The Canadian dollar remains weak after falling against 12 of its 16 major peers as there is speculation that the Federal Reserve will begin to taper back stimulus before the Bank of Canada (BoC) does the same. This could give insight into the fact that the US economy has remained stronger than its Northern neighbor, and if the BoC continued stimulus after a Fed taper would signal that the Canadian economy is still weak.
The Royal Bank of Canada (RBC) still remain very bearish. George Davis, chief market technician at RBC, said “we started to see the investment community in general start to become a little bit more pessimistic or bearish on the Canadian dollar as we look forward to 2014.” Goldman Sachs made a top 2014 recommendation to short the Canadian dollar versus the greenback.
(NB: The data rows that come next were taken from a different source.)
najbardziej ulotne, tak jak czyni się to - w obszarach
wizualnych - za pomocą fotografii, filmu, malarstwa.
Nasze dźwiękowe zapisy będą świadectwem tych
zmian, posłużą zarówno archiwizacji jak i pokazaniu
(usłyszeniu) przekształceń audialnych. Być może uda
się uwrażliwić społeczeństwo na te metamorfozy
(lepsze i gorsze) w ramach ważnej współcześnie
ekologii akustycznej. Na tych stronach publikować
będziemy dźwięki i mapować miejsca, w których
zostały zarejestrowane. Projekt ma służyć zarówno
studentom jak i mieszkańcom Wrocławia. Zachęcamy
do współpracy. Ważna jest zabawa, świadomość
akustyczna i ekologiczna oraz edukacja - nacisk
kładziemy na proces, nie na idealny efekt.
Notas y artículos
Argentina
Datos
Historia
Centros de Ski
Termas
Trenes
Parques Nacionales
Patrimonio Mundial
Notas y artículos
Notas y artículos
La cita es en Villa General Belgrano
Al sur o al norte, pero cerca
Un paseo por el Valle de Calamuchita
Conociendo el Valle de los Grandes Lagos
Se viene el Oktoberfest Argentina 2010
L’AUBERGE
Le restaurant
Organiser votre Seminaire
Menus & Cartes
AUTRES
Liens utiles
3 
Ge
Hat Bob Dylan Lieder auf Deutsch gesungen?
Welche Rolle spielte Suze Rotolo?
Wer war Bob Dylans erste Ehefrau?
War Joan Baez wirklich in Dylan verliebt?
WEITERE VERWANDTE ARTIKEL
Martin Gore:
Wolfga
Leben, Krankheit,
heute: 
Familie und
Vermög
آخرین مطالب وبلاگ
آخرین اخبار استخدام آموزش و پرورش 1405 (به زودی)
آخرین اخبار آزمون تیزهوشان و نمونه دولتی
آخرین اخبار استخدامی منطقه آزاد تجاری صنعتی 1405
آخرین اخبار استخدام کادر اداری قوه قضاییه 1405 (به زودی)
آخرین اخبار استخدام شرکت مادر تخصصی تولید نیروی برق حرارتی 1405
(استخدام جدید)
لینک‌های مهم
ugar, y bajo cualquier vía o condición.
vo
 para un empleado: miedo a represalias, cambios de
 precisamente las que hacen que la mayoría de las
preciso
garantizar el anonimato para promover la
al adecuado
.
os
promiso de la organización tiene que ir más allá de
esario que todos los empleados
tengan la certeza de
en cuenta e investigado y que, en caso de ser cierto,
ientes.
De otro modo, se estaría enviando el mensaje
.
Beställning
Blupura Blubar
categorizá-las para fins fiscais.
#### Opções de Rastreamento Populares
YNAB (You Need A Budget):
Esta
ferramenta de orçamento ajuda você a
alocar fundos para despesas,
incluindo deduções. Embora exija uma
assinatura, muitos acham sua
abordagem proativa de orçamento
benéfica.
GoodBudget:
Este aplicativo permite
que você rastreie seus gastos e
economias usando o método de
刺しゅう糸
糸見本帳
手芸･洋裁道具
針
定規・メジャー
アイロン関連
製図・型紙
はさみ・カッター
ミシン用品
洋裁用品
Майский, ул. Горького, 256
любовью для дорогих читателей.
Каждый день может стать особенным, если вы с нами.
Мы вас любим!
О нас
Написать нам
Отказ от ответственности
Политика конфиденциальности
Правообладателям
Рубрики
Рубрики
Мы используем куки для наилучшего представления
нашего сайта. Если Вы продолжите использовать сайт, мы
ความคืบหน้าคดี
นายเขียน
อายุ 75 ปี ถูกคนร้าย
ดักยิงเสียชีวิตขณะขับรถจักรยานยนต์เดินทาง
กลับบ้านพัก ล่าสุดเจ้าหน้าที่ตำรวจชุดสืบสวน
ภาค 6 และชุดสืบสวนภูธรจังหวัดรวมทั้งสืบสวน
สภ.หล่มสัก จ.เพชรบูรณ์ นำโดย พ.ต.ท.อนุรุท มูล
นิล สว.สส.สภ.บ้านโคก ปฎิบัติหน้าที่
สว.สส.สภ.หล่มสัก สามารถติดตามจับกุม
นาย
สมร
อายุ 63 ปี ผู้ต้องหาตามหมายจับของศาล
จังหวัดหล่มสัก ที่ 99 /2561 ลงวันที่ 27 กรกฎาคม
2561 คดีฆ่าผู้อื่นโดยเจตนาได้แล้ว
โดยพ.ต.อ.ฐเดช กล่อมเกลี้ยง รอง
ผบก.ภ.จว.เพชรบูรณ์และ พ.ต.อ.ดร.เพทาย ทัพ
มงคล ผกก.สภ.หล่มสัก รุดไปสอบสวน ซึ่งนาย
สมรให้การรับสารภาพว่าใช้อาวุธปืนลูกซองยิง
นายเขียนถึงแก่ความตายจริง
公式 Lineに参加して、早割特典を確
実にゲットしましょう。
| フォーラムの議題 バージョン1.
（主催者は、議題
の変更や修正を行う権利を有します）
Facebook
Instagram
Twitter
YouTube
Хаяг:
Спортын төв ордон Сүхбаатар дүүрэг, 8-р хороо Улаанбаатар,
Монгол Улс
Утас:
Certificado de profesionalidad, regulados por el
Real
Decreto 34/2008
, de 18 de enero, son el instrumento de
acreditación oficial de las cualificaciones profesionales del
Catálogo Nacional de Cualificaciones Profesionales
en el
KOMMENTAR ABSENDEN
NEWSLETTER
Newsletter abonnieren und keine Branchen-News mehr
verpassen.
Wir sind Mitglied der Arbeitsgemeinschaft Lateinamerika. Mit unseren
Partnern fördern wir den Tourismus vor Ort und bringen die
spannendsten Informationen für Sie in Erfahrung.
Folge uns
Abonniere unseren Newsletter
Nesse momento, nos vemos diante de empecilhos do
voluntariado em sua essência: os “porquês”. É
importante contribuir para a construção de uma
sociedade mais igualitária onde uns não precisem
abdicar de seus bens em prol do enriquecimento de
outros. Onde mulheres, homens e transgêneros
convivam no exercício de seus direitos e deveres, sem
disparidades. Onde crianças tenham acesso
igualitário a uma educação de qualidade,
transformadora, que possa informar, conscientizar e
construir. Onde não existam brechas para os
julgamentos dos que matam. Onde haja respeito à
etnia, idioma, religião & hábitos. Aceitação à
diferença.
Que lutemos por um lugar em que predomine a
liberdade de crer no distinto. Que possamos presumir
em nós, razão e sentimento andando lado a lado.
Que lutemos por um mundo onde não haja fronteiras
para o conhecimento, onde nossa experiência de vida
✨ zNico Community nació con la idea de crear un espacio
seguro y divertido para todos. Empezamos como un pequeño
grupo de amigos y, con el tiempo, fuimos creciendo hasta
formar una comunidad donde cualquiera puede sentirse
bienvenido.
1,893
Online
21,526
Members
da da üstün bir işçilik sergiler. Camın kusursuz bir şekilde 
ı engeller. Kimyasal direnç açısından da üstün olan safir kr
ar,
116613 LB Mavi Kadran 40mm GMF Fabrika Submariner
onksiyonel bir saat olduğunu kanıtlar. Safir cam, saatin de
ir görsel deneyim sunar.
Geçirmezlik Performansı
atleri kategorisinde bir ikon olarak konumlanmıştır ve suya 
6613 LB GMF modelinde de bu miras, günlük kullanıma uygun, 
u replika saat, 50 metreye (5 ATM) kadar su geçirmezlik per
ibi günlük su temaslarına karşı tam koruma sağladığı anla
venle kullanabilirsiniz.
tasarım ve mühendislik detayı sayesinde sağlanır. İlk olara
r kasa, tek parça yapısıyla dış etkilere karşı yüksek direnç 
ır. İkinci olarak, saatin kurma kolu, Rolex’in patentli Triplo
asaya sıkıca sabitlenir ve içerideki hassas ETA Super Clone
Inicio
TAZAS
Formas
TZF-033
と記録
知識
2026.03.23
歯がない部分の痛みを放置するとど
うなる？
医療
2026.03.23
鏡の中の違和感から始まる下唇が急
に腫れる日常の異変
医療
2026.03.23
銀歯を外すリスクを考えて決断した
It is expected that the BoC will keep monetary easing at current levels heading into the December 4 policy meeting. BoC Governor Stephen Poloz believes the current benchmark rate should remain at one percent, a level not changed since 2010. There is risk that inflation may fall below the central bank’s floating one-to-three percent range, and this would give an indication the next move in interest rates will not be up. October’s consumer price data showed a print of .7 percent, a decline from September’s 1.1 percent. Poloz dropped language on higher interest rates to stop the speculation and potential shortcomings of doing so.
There is a glimmer of hope, Canada posted a larger than expected third quarter GDP of 2.7 percent. Unfortunately, Canada continues to be overshadowed by what is going on in the US. Also, the country’s largest export, crude, just reached the lowest point in five months. Bears have pulled the Canadian dollar down 3.6 percent this year.